Law and order and Gouldsboro



“A policeman’s life is not a pleasant one.”

That was Gilbert and Sullivan’s assertion in “The Pirates of Penzance” (1879). And though the words are from a bygone age, they remain relevant in the modern era. Take Gouldsboro, for example.

Gouldsboro voters decide next month whether they want to disband the town Police Department. The vote is June 11 (we gave the wrong date in last week’s paper).

Petitioners asking for a vote on the question want to know if townspeople would favor dissolving the cop shop and contracting with the Hancock County Sheriff’s Office for coverage. Fair enough: not a bad idea to shop around.

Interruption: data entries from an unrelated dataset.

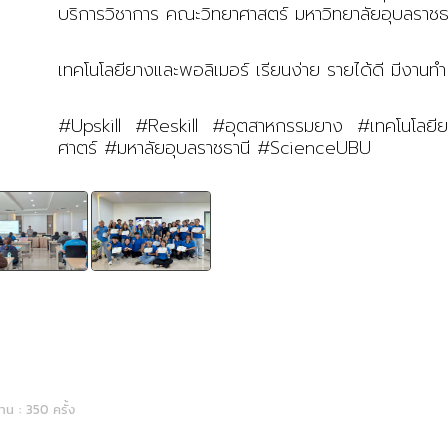
บริการวิชาการ คณะวิทยาศาสตร์ มหาวิทยาลัยอุบลราชธ
เทคโนโลยียางและพอลิเมอร์ เรียนง่าย รายได้ดี มีงานท
#Upskill #Reskill #
อุตสาหกรรมยาง
#
เทคโนโลยี
ศาตร์
#
มหาลัยอุบลราชธานี
#ScienceUBU
าน : 350 ครั้ง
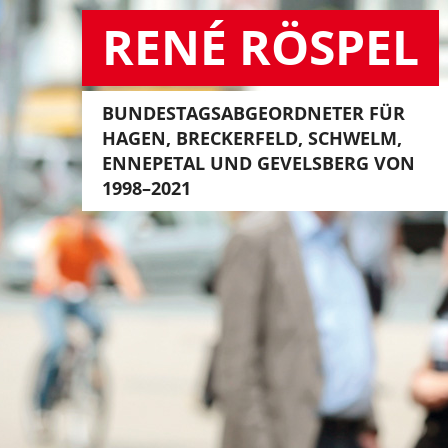
RENÉ RÖSPEL
BUNDESTAGSABGEORDNETER FÜR
HAGEN, BRECKERFELD, SCHWELM,
ENNEPETAL UND GEVELSBERG VON
1998–2021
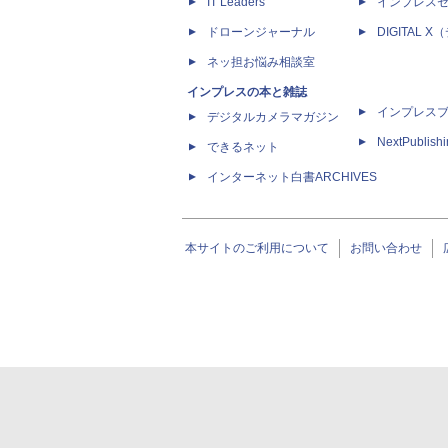
IT Leaders
インプレス
ドローンジャーナル
DIGITAL
ネッ担お悩み相談室
インプレスの本と雑誌
インプレス
デジタルカメラマガジン
NextPublish
できるネット
インターネット白書ARCHIVES
本サイトのご利用について
お問い合わせ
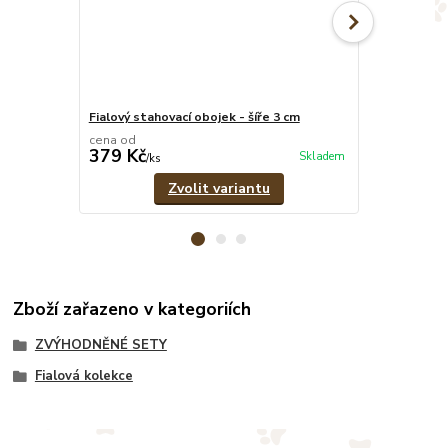
Fialový stahovací obojek - šíře 3 cm
Fialové pevn
cena od
cena od
379 Kč
329 Kč
Skladem
/
ks
/
ks
Zvolit variantu
Zboží zařazeno v kategoriích
ZVÝHODNĚNÉ SETY
Fialová kolekce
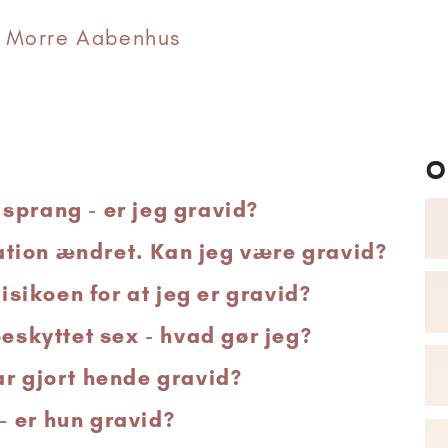
 Morre Aabenhus
O
sprang - er jeg gravid?
tion ændret. Kan jeg være gravid?
risikoen for at jeg er gravid?
beskyttet sex - hvad gør jeg?
ar gjort hende gravid?
 er hun gravid?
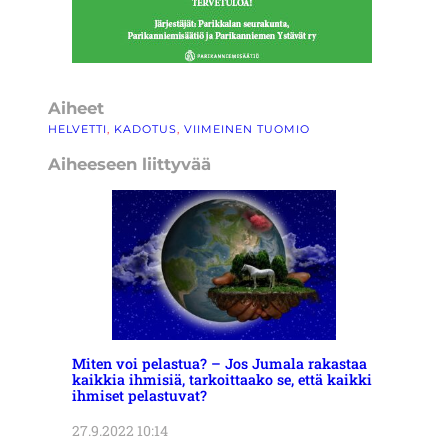
Aiheet
HELVETTI
, 
KADOTUS
, 
VIIMEINEN TUOMIO
Aiheeseen liittyvää
Miten voi pelastua? – Jos Jumala rakastaa
kaikkia ihmisiä, tarkoittaako se, että kaikki
ihmiset pelastuvat?
27.9.2022 10:14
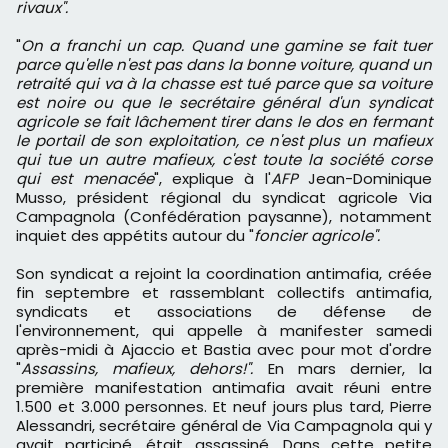
rivaux".
"
On a franchi un cap. Quand une gamine se fait tuer
parce qu'elle n'est pas dans la bonne voiture, quand un
retraité qui va à la chasse est tué parce que sa voiture
est noire ou que le secrétaire général d'un syndicat
agricole se fait lâchement tirer dans le dos en fermant
le portail de son exploitation, ce n'est plus un mafieux
qui tue un autre mafieux, c'est toute la société corse
qui est menacée
", explique à l'
AFP
Jean-Dominique
Musso, président régional du syndicat agricole Via
Campagnola (Confédération paysanne), notamment
inquiet des appétits autour du "
foncier agricole".
Son syndicat a rejoint la coordination antimafia, créée
fin septembre et rassemblant collectifs antimafia,
syndicats et associations de défense de
l'environnement, qui appelle à manifester samedi
après-midi à Ajaccio et Bastia avec pour mot d'ordre
"
Assassins, mafieux, dehors!".
En mars dernier, la
première manifestation antimafia avait réuni entre
1.500 et 3.000 personnes. Et neuf jours plus tard, Pierre
Alessandri, secrétaire général de Via Campagnola qui y
avait participé, était assassiné. Dans cette petite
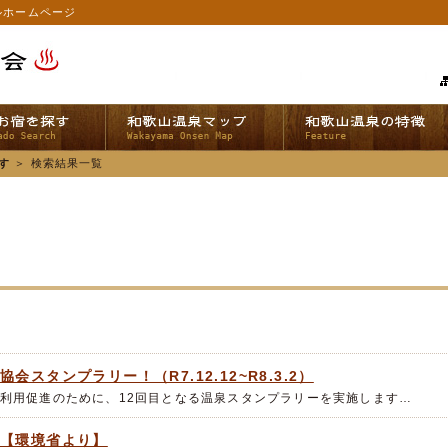
ルホームページ
す
＞
検索結果一覧
スタンプラリー！（R7.12.12~R8.3.2）
利用促進のために、12回目となる温泉スタンプラリーを実施します…
て【環境省より】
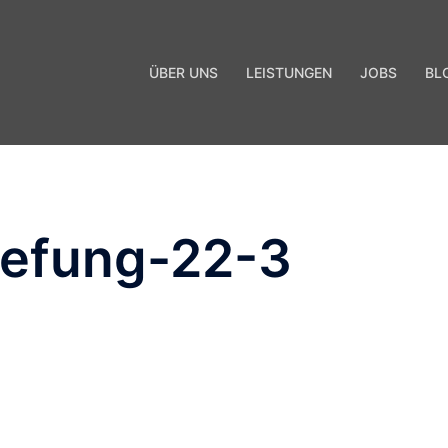
ÜBER UNS
LEISTUNGEN
JOBS
BL
uefung-22-3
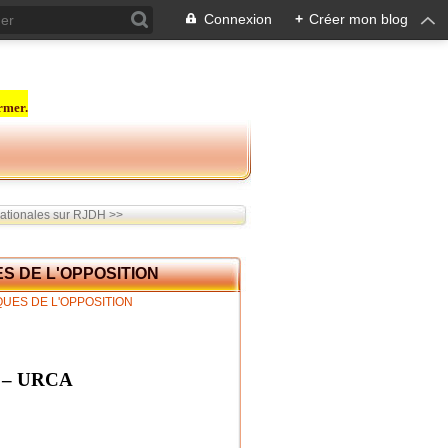
Connexion
+
Créer mon blog
rmer.
ationales sur RJDH >>
S DE L'OPPOSITION
 – URCA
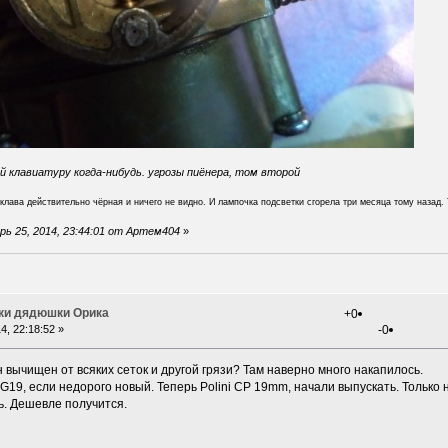
 клавиатуру когда-нибудь. угрозы пиёнера, том второй
клава действительно чёрная и ничего не видно. И лампочка подсветки сгорела три месяца тому назад. 
ь 25, 2014, 23:44:01 от Артем404
»
ки дядюшки Орика
+0
4, 22:18:52 »
-0
н вычищен от всяких сеток и другой грязи? Там наверно много накапилось.
9, если недорого новый. Теперь Polini CP 19mm, начали выпускать. Только 
. Дешевле получится.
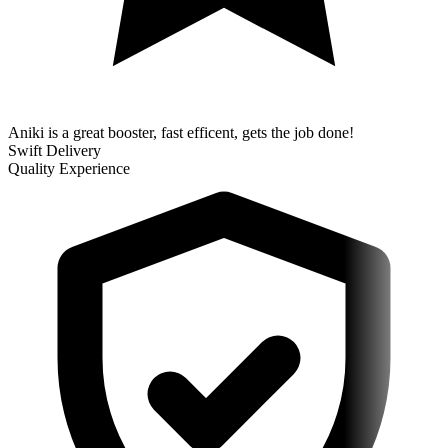
Aniki is a great booster, fast efficent, gets the job done!
Swift Delivery
Quality Experience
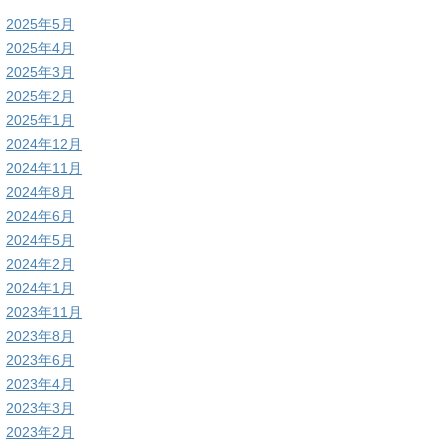
2025年5月
2025年4月
2025年3月
2025年2月
2025年1月
2024年12月
2024年11月
2024年8月
2024年6月
2024年5月
2024年2月
2024年1月
2023年11月
2023年8月
2023年6月
2023年4月
2023年3月
2023年2月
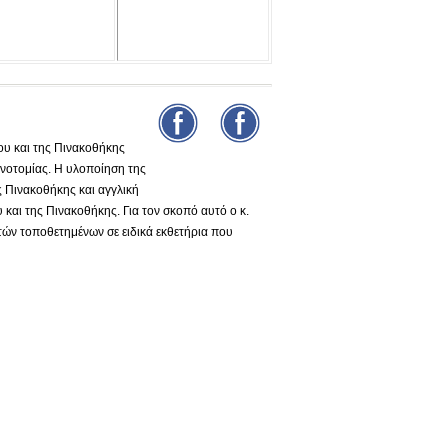
υ και της Πινακοθήκης
νοτομίας. Η υλοποίηση της
ς Πινακοθήκης και αγγλική
και της Πινακοθήκης. Για τον σκοπό αυτό ο κ.
τών τοποθετημένων σε ειδικά εκθετήρια που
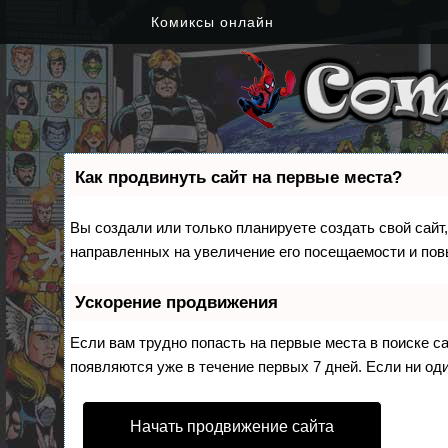
Комиксы онлайн
Как продвинуть сайт на первые места?
Вы создали или только планируете создать свой сайт,
направленных на увеличение его посещаемости и пов
Ускорение продвижения
Если вам трудно попасть на первые места в поиске 
появляются уже в течение первых 7 дней. Если ни оди
Начать продвижение сайта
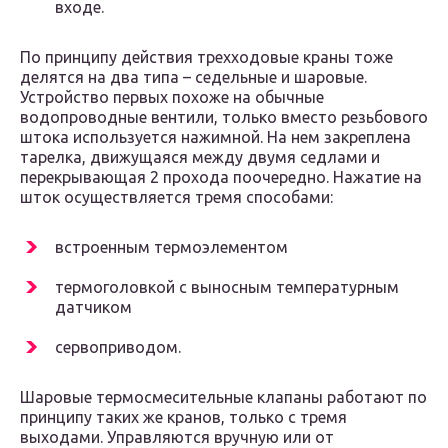
входе.
По принципу действия трехходовые краны тоже
делятся на два типа – седельные и шаровые.
Устройство первых похоже на обычные
водопроводные вентили, только вместо резьбового
штока используется нажимной. На нем закреплена
тарелка, движущаяся между двумя седлами и
перекрывающая 2 прохода поочередно. Нажатие на
шток осуществляется тремя способами:
встроенным термоэлементом
термоголовкой с выносным температурным
датчиком
сервоприводом.
Шаровые термосмесительные клапаны работают по
принципу таких же кранов, только с тремя
выходами. Управляются вручную или от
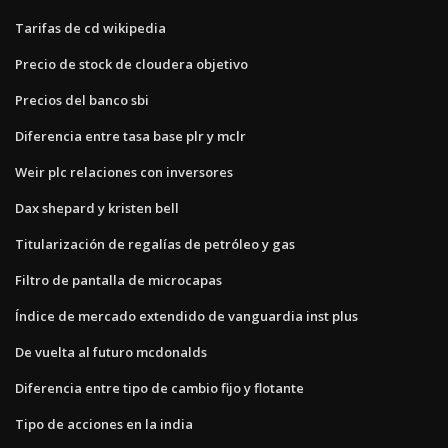
Tarifas de cd wikipedia
Precio de stock de cloudera objetivo
Precios del banco sbi
Diferencia entre tasa base plr y mclr
Weir plc relaciones con inversores
Dax shepard y kristen bell
Titularización de regalías de petróleo y gas
Filtro de pantalla de microcapas
Índice de mercado extendido de vanguardia inst plus
De vuelta al futuro mcdonalds
Diferencia entre tipo de cambio fijo y flotante
Tipo de acciones en la india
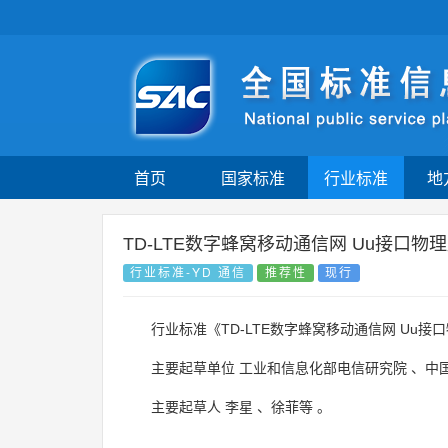
首页
国家标准
行业标准
地
TD-LTE数字蜂窝移动通信网 Uu接口
行业标准-YD 通信
推荐性
现行
行业标准《TD-LTE数字蜂窝移动通信网 Uu
主要起草单位
工业和信息化部电信研究院
、
中
主要起草人
李星
、
徐菲等
。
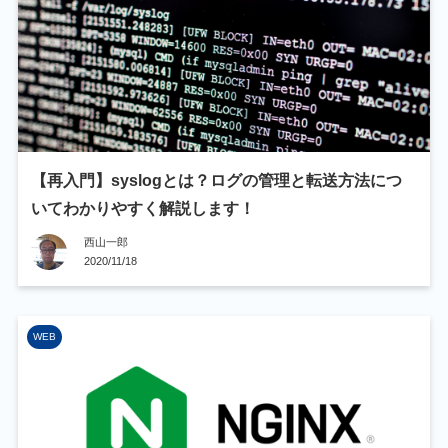
【再入門】syslogとは？ログの管理と転送方法につ
いてわかりやすく解説します！
西山一郎
2020/11/18
WEB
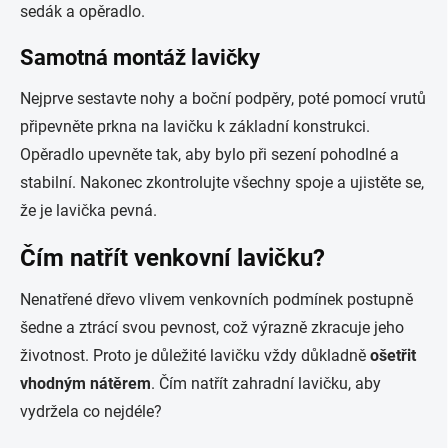
sedák a opěradlo.
Samotná montáž lavičky
Nejprve sestavte nohy a boční podpěry, poté pomocí vrutů
připevněte prkna na lavičku k základní konstrukci.
Opěradlo upevněte tak, aby bylo při sezení pohodlné a
stabilní. Nakonec zkontrolujte všechny spoje a ujistěte se,
že je lavička pevná.
Čím natřít venkovní lavičku?
Nenatřené dřevo vlivem venkovních podmínek postupně
šedne a ztrácí svou pevnost, což výrazně zkracuje jeho
životnost. Proto je důležité lavičku vždy důkladně
ošetřit
vhodným nátěrem
. Čím natřít zahradní lavičku, aby
vydržela co nejdéle?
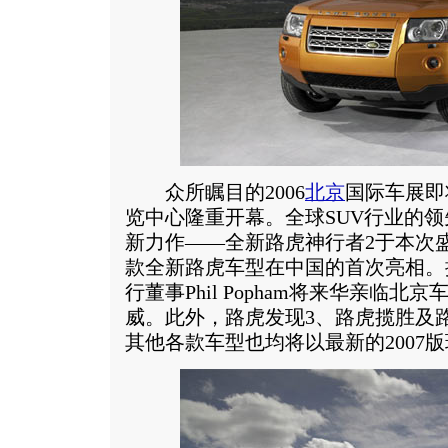
众所瞩目的2006
北京
国际车展即
览中心隆重开幕。全球SUV行业的领
新力作——全新路虎神行者2于本次
款全新路虎车型在中国的首次亮相。
行董事Phil Popham将来华亲临
威。此外，路虎发现3、路虎揽胜及
其他各款车型也均将以最新的2007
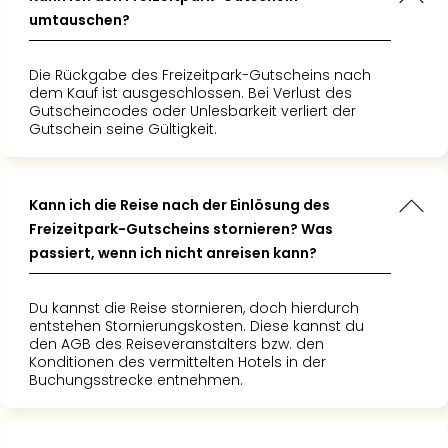
Tour
umtauschen?
Swar
Krist
Die Rückgabe des Freizeitpark-Gutscheins nach
Mini
dem Kauf ist ausgeschlossen. Bei Verlust des
Wun
Gutscheincodes oder Unlesbarkeit verliert der
Ham
Gutschein seine Gültigkeit.
War
Bros.
Stud
Kann ich die Reise nach der Einlösung des
Tour
Freizeitpark-Gutscheins stornieren? Was
Lon
passiert, wenn ich nicht anreisen kann?
–
The
Mak
Du kannst die Reise stornieren, doch hierdurch
entstehen Stornierungskosten. Diese kannst du
of
den AGB des Reiseveranstalters bzw. den
Harr
Konditionen des vermittelten Hotels in der
Pott
Buchungsstrecke entnehmen.
Tita
–
die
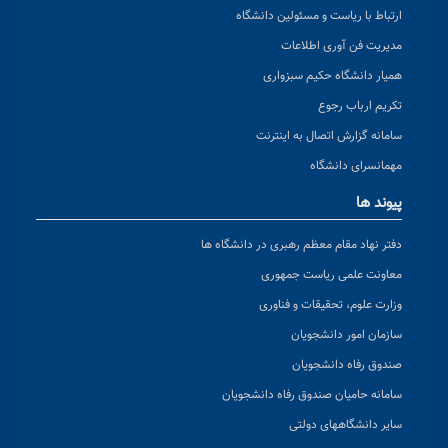
ارتباط با ریاست و مسئولین دانشگاه
مدیریت فن آوری اطلاعات
همیار دانشگاه حکیم سبزواری
تکریم ارباب رجوع
سامانه گزارش اتصال به اینترنت
مهمانسرای دانشگاه
پیوند ها
دفتر نهاد مقام معظم رهبری در دانشگاه ها
معاونت علمی ریاست جمهوری
وزارت علوم، تحقیقات و فناوری
سازمان امور دانشجویان
صندوق رفاه دانشجویان
سامانه حامیان صندوق رفاه دانشجویان
سایر دانشگاههای دولتی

At an April 29 hearing on the question, Gouldsboro Police Chief Tyler Dunbar said, in answer to a question, that the town Police Department’s 2018-19 budget was $207,000. That sum pays for 100 hours of coverage per week by two full-time officers and one part-timer.

Sheriff Scott Kane, who was present at the hearing, told the 150 residents on hand that a contracted sheriff’s deputy would cost the town $40.88 an hour or $89,289 per year for a 40-hour week. Throw in a police car and the rate goes up to $61.50 an hour or $134,316 a year for 40 hours a week. Not 100 hours, but 40.

Although a resident rightly noted that Gouldsboro’s current police budget is one of the largest line items on the town warrant, some of those at the hearing detected an agenda that was not just dollars and cents.

One resident remarked after listening to the discussion that it appeared the beef was not with funding and maintaining a local department, but with the quality of the police chief’s work.

Another resident posited the theory that Chief Dunbar might have made arrests that cost him popularity points. “It’s not budget … it’s personal,” the gentleman concluded.

Voters will have to reach their own conclusions. It falls to the voters of Gouldsboro to be clear on what they’re voting for … or against.